START DATASET RECORDS

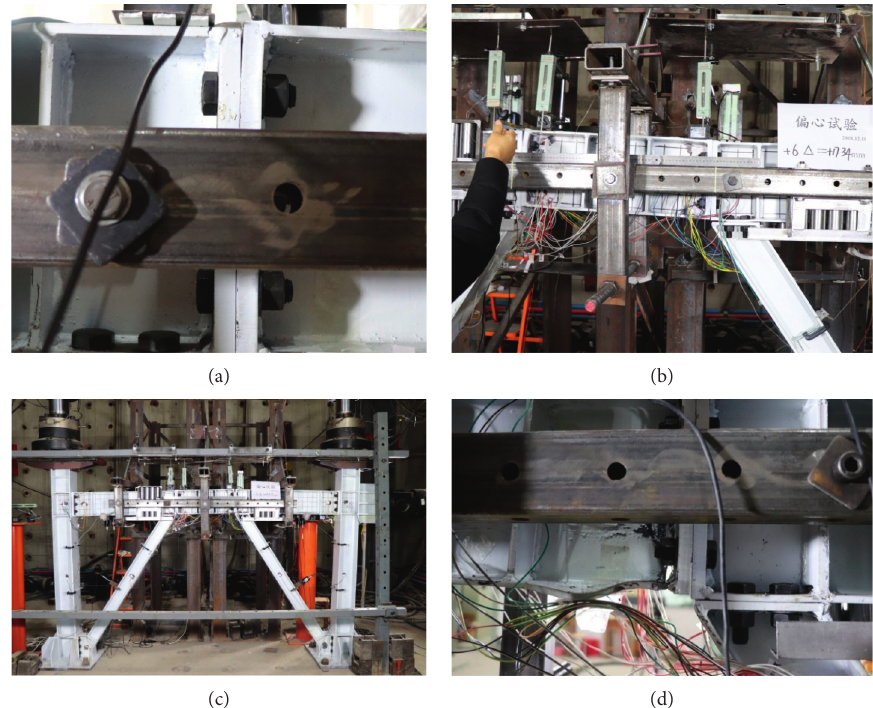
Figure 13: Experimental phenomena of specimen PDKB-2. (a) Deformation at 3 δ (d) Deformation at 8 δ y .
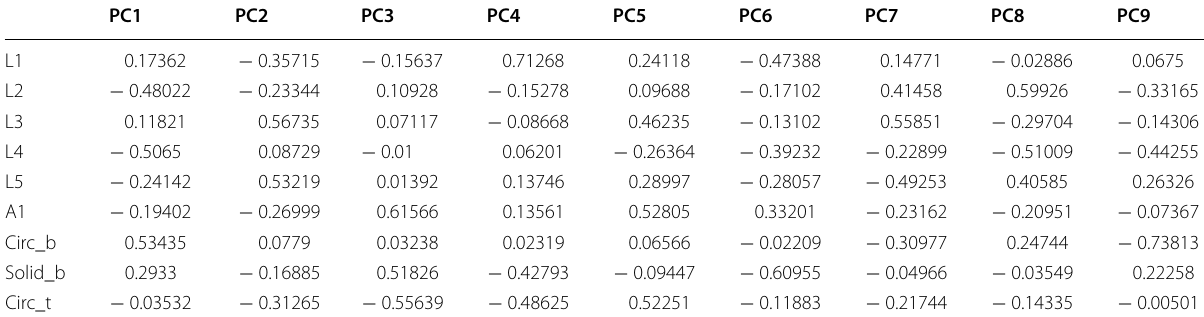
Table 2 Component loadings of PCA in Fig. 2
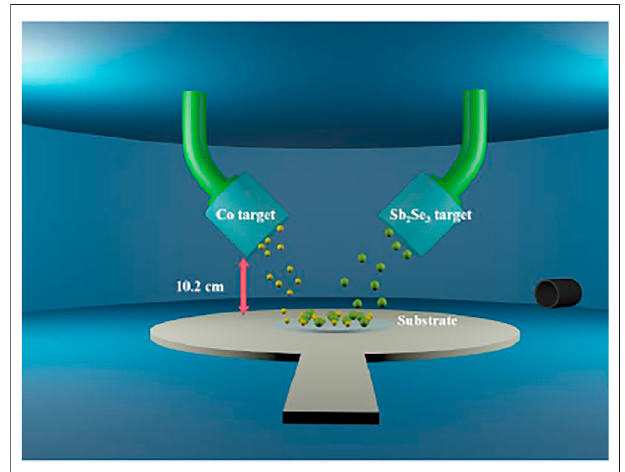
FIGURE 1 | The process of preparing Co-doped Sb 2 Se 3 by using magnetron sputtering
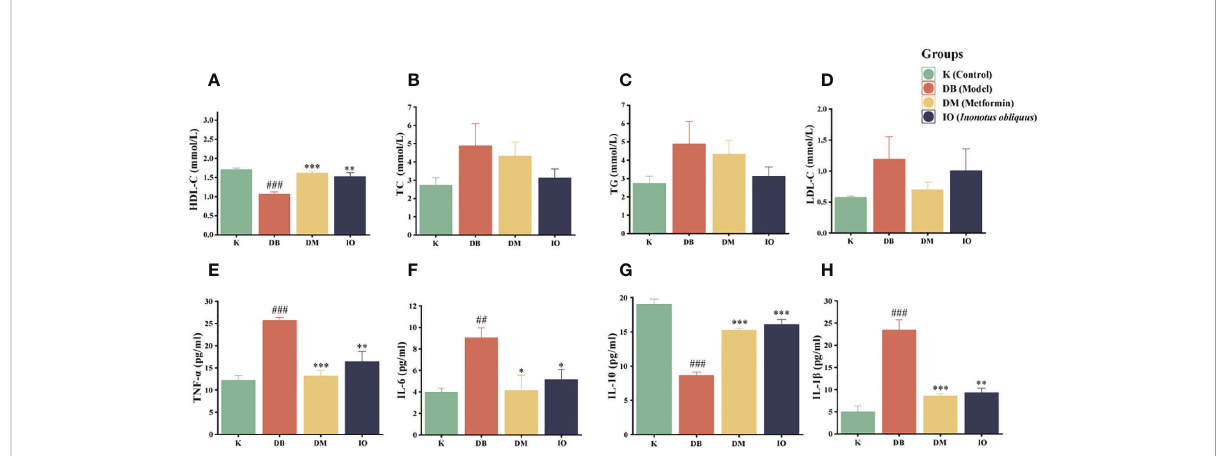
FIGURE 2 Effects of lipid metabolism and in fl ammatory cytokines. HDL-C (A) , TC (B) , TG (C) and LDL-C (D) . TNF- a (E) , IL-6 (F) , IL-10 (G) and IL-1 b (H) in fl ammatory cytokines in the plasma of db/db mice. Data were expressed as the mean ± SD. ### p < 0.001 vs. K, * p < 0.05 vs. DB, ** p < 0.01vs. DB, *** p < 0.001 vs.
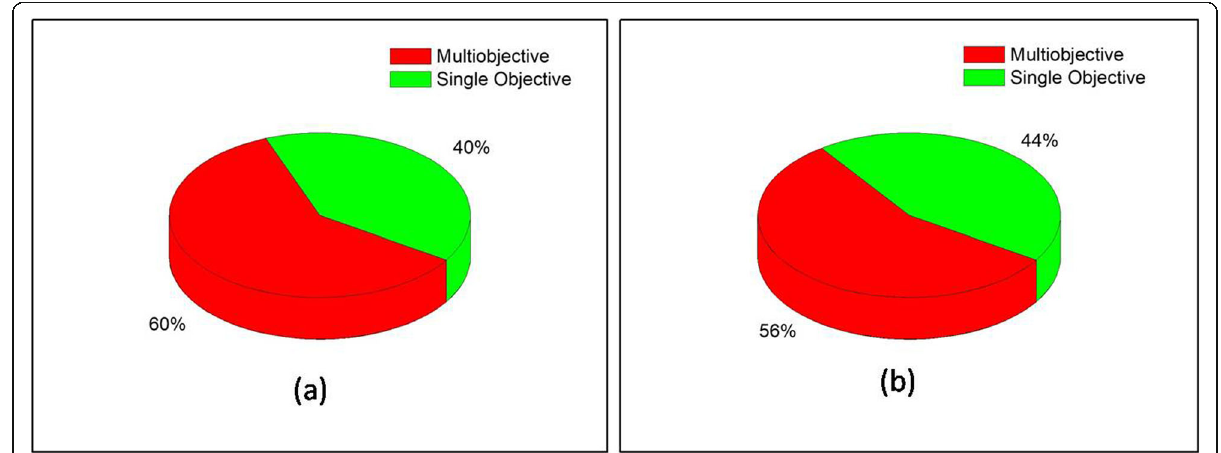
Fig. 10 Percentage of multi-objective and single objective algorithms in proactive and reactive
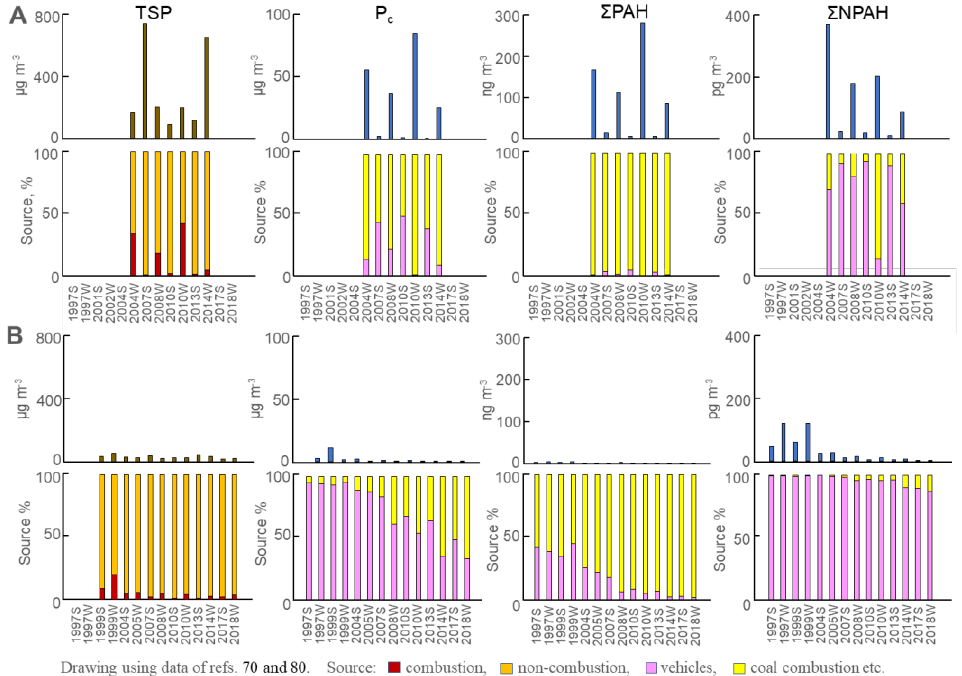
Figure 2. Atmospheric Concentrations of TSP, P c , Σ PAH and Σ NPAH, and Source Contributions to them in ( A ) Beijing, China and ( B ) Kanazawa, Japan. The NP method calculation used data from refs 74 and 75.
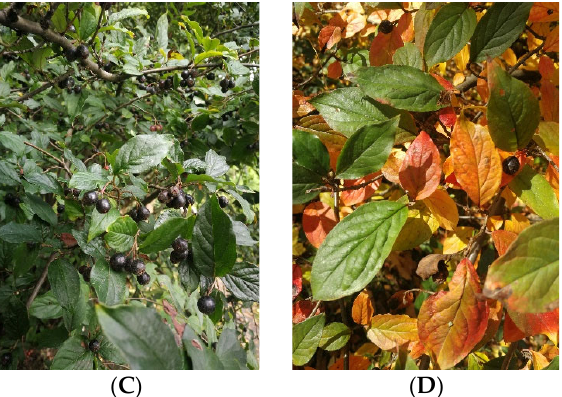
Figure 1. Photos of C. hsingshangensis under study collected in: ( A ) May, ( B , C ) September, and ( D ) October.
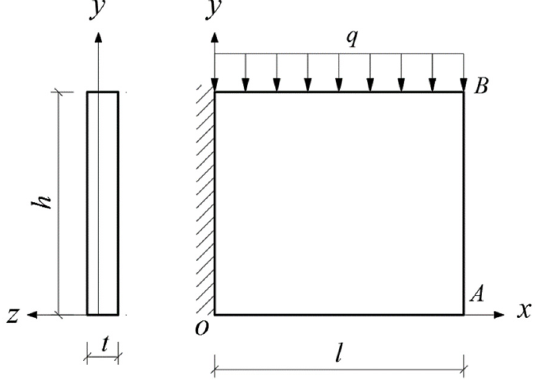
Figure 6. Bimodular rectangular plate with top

END DATASET RECORDS

◆ **WHAT THE TASK ASKS**: Starting at the line that contains "Fig. 10 Percentage" and ending at the final line of the data, reproduce each line exactly. Pictures stay out of the copy.

◆ **RESPONSE**:
Fig. 10 Percentage of multi-objective and single objective algorithms in proactive and reactive
Figure 2. Atmospheric Concentrations of TSP, P c , Σ PAH and Σ NPAH, and Source Contributions to them in ( A ) Beijing, China and ( B ) Kanazawa, Japan. The NP method calculation used data from refs 74 and 75.
Figure 1. Photos of C. hsingshangensis under study collected in: ( A ) May, ( B , C ) September, and ( D ) October.
Figure 6. Bimodular rectangular plate with top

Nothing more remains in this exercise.